Mock Experiences Up-and-Down Day

By Chico Harlan
Washington Post Staff Writer
Monday, June 9, 2008

Garrett Mock's first experience in the major leagues started with a discussion about how it would end. About how he would be sent back down to Class AAA Columbus some 19 hours after the Washington Nationals recalled him, no matter what happened in the time in between.

When he arrived in the Nationals Park clubhouse yesterday, three hats and a fresh uniform -- No. 50 -- hung in greeting. These were his, but just for the moment. Following the game, after all, the team would swap him for today's starter, another Columbus pitcher, Tyler Clippard.

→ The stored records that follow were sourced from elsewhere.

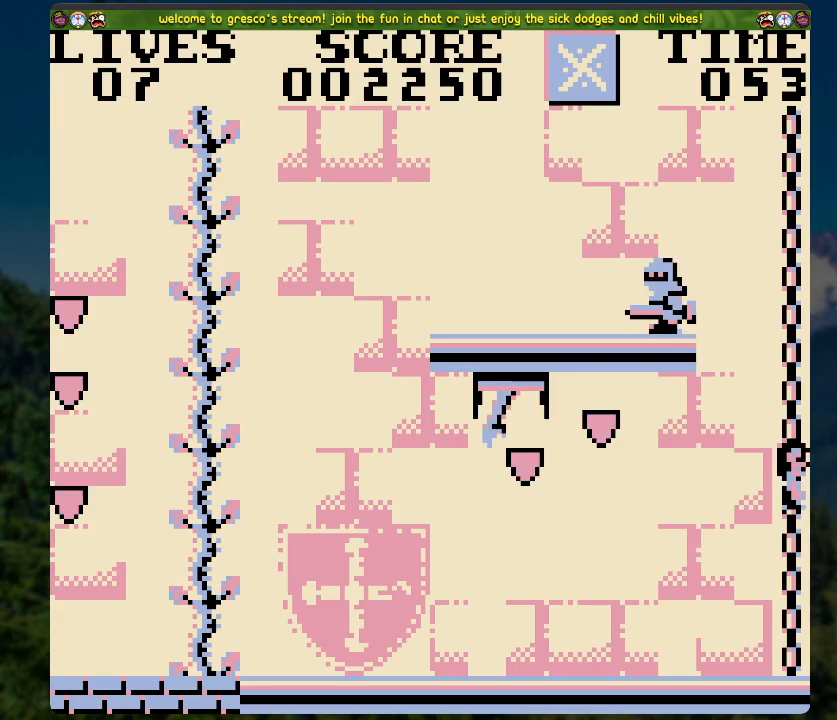
{"buttons": [], "left_stick": "center", "right_stick": "center", "events": []}
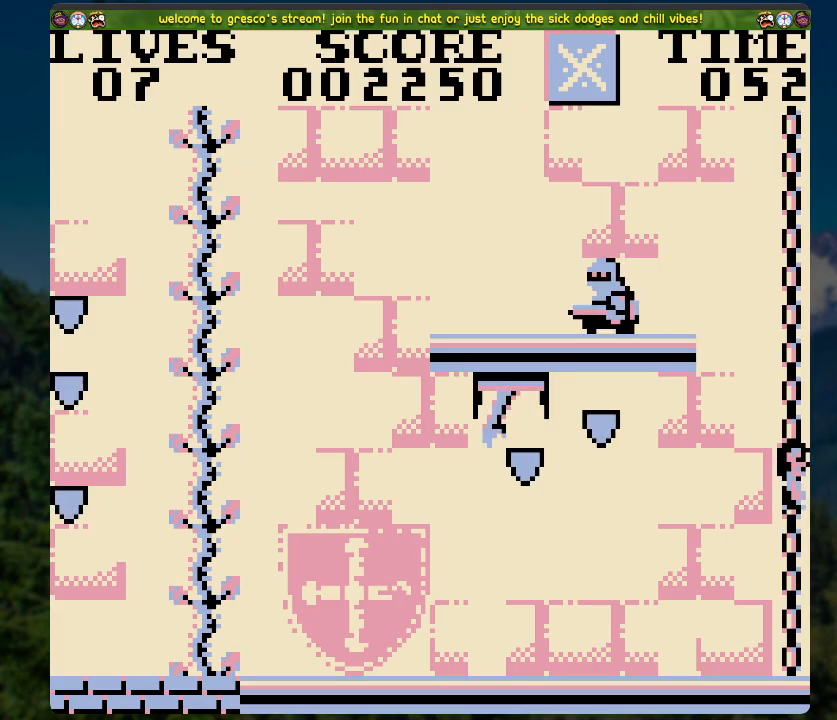
{"buttons": ["A", "DPAD_LEFT"], "left_stick": "center", "right_stick": "center", "events": [[352, "DPAD_LEFT", "down"], [368, "A", "down"]]}
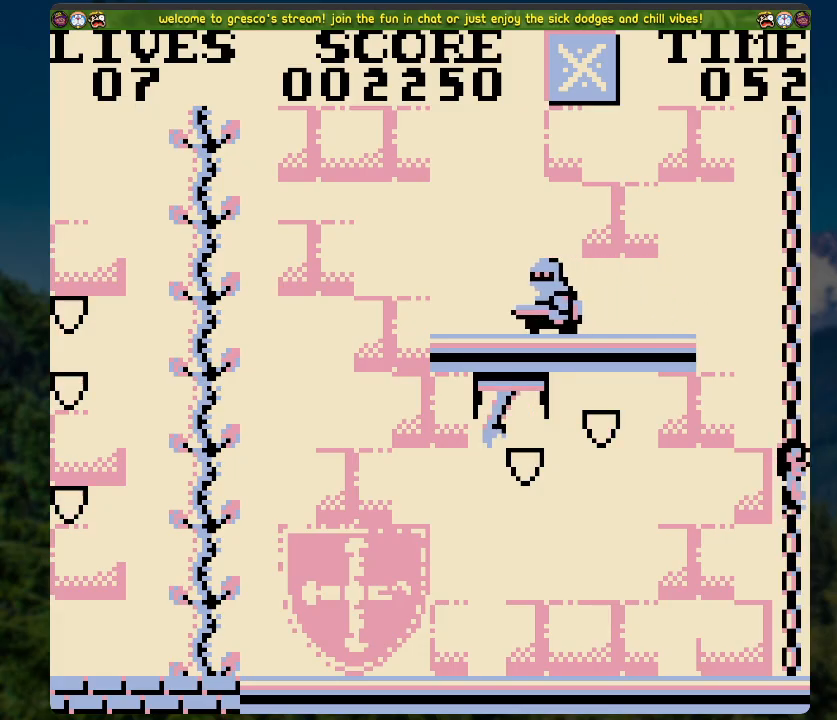
{"buttons": ["A", "DPAD_LEFT"], "left_stick": "center", "right_stick": "center", "events": []}
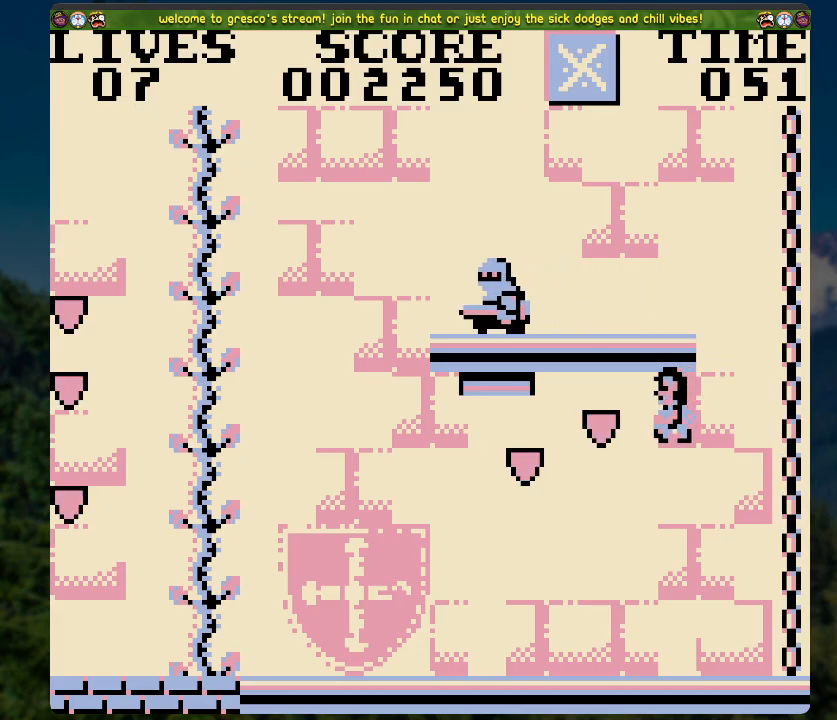
{"buttons": ["DPAD_LEFT"], "left_stick": "center", "right_stick": "center", "events": [[184, "A", "up"], [218, "DPAD_LEFT", "up"], [318, "DPAD_LEFT", "down"]]}
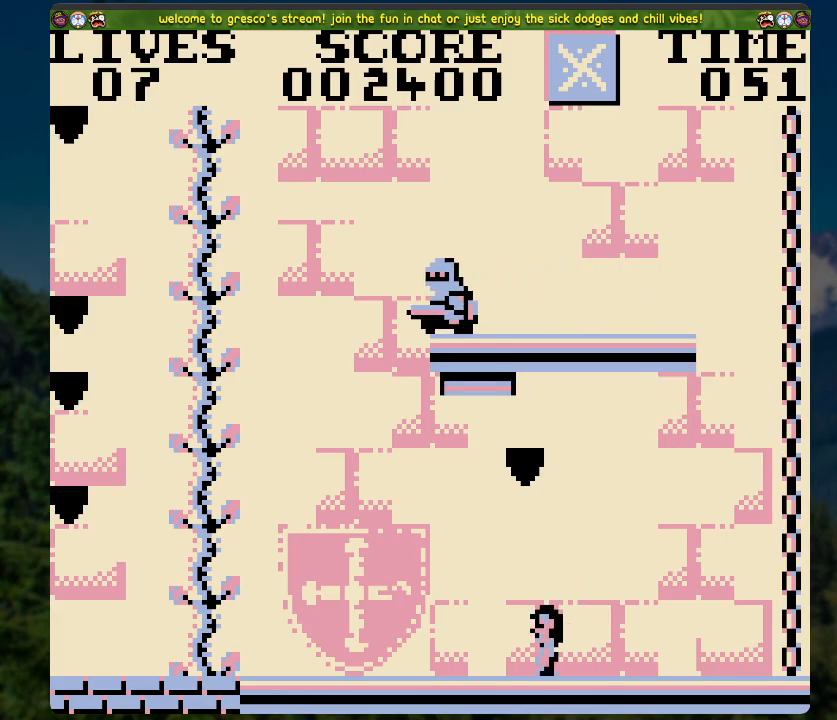
{"buttons": ["DPAD_LEFT"], "left_stick": "center", "right_stick": "center", "events": []}
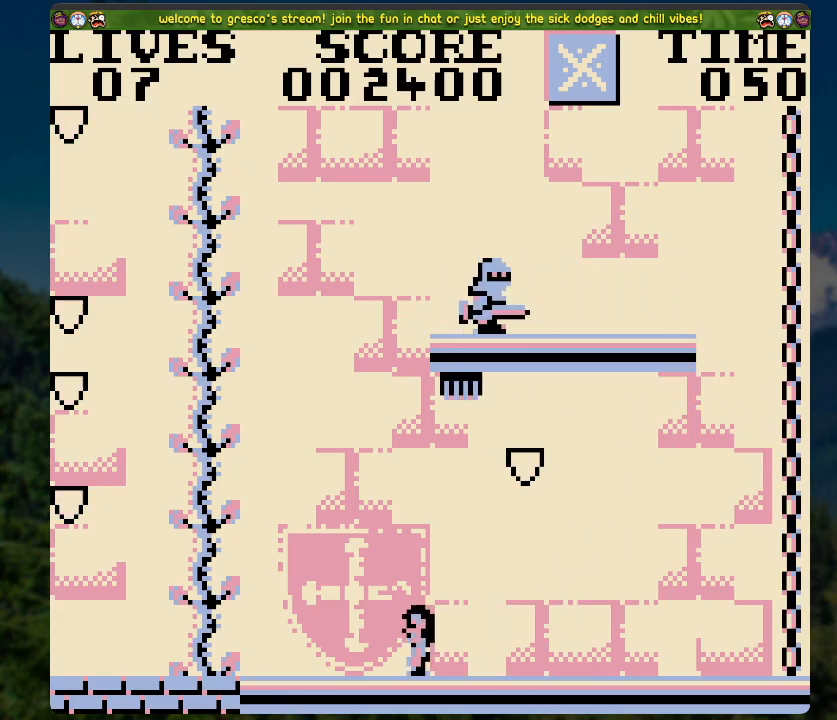
{"buttons": ["A", "DPAD_UP"], "left_stick": "center", "right_stick": "center", "events": [[184, "A", "down"], [401, "DPAD_UP", "down"], [452, "DPAD_LEFT", "up"]]}
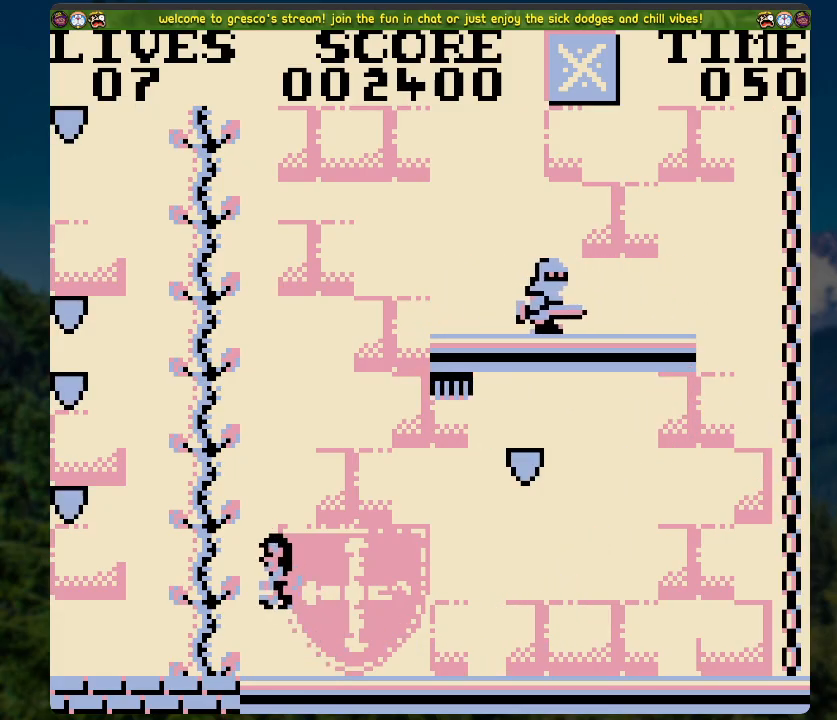
{"buttons": ["DPAD_UP"], "left_stick": "center", "right_stick": "center", "events": [[84, "A", "up"]]}
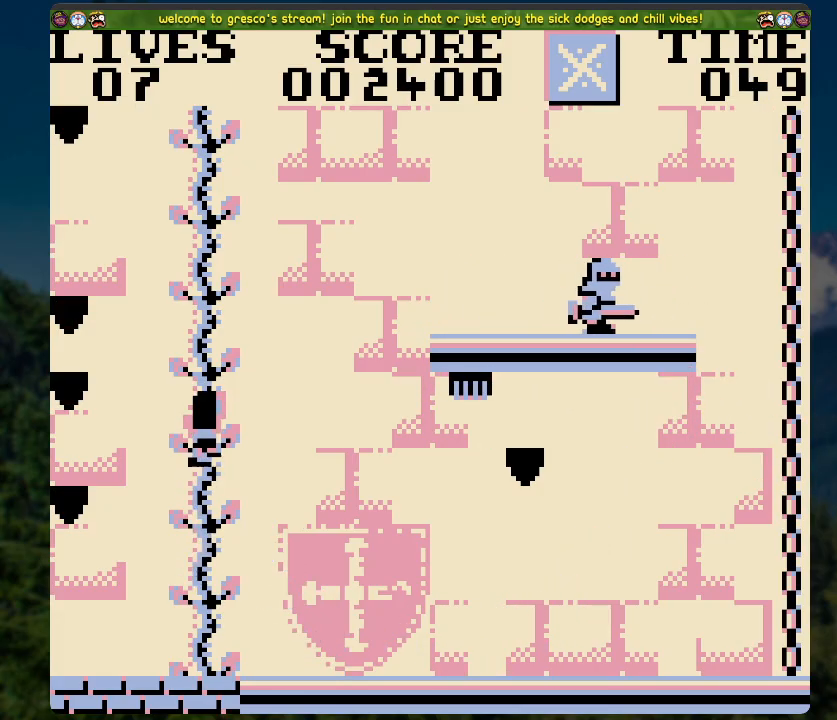
{"buttons": ["DPAD_UP"], "left_stick": "center", "right_stick": "center", "events": []}
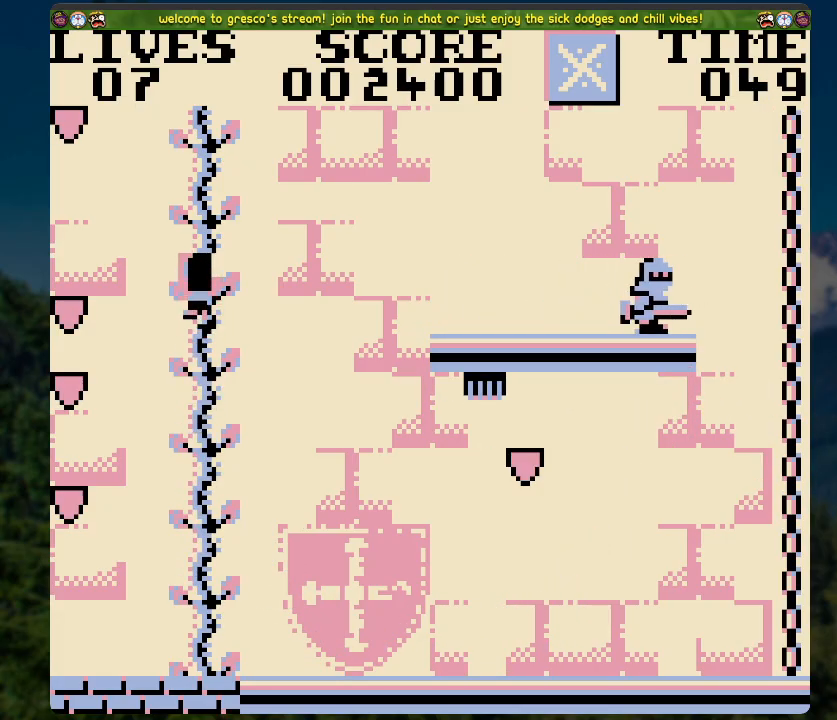
{"buttons": [], "left_stick": "center", "right_stick": "center", "events": [[84, "DPAD_UP", "up"], [285, "DPAD_UP", "down"], [385, "DPAD_UP", "up"]]}
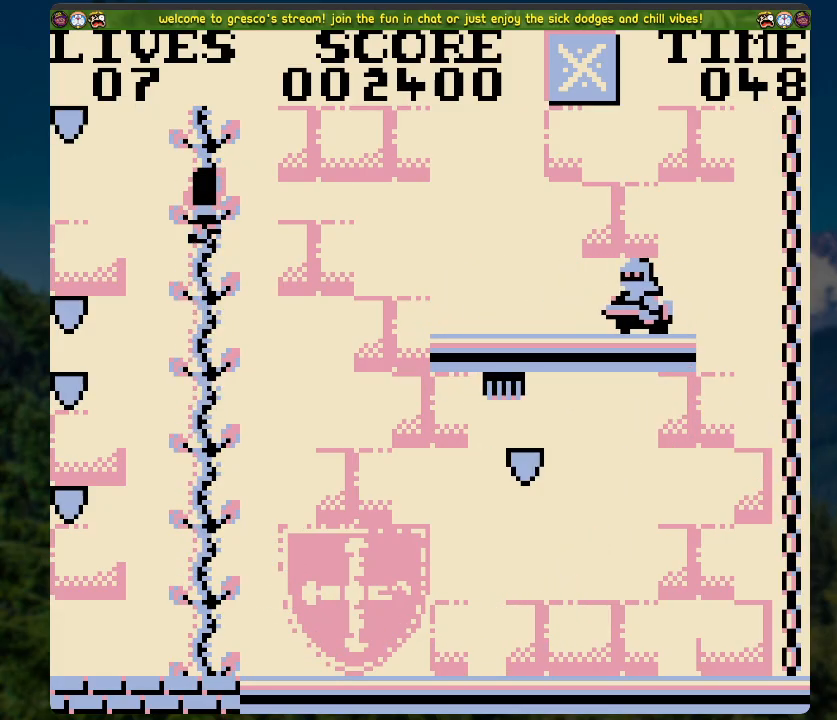
{"buttons": [], "left_stick": "center", "right_stick": "center", "events": [[167, "DPAD_DOWN", "down"], [335, "DPAD_DOWN", "up"]]}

Knowing he would soon lose his standing as a major leaguer, Mock took the mound and simply tried not to lose his grip on a baseball game. For five innings, he tempted danger. And finally, he let it creep too close. His failure to finish the fifth provided the San Francisco Giants a 6-3 win, left Mock with a loss and meant that in the end, the inability to hang on was the theme not just to a weekend, but a game.

"He just completely ran out of gas in the fifth," Manager Manny Acta said of the inning in which San Francisco scored four runs. "He had the bottom of the order, and he just couldn't get through it. He just hit a wall there."

Then again, Mock faced an endpoint from the moment his time in Washington began. He had arrived in town Saturday afternoon, but stayed away from the ballpark for that night's game. Only after the evening loss did Washington announce the transaction, corresponding with Rob Mackowiak's release.

So, yesterday morning was for all the firsts, all the hellos. Sure, Mock had impressed during spring training; he had even pitched during the Nationals' exhibition game at Nationals Park against Baltimore. But this felt different. "Since I became a professional," he said, "this is what I wanted to do."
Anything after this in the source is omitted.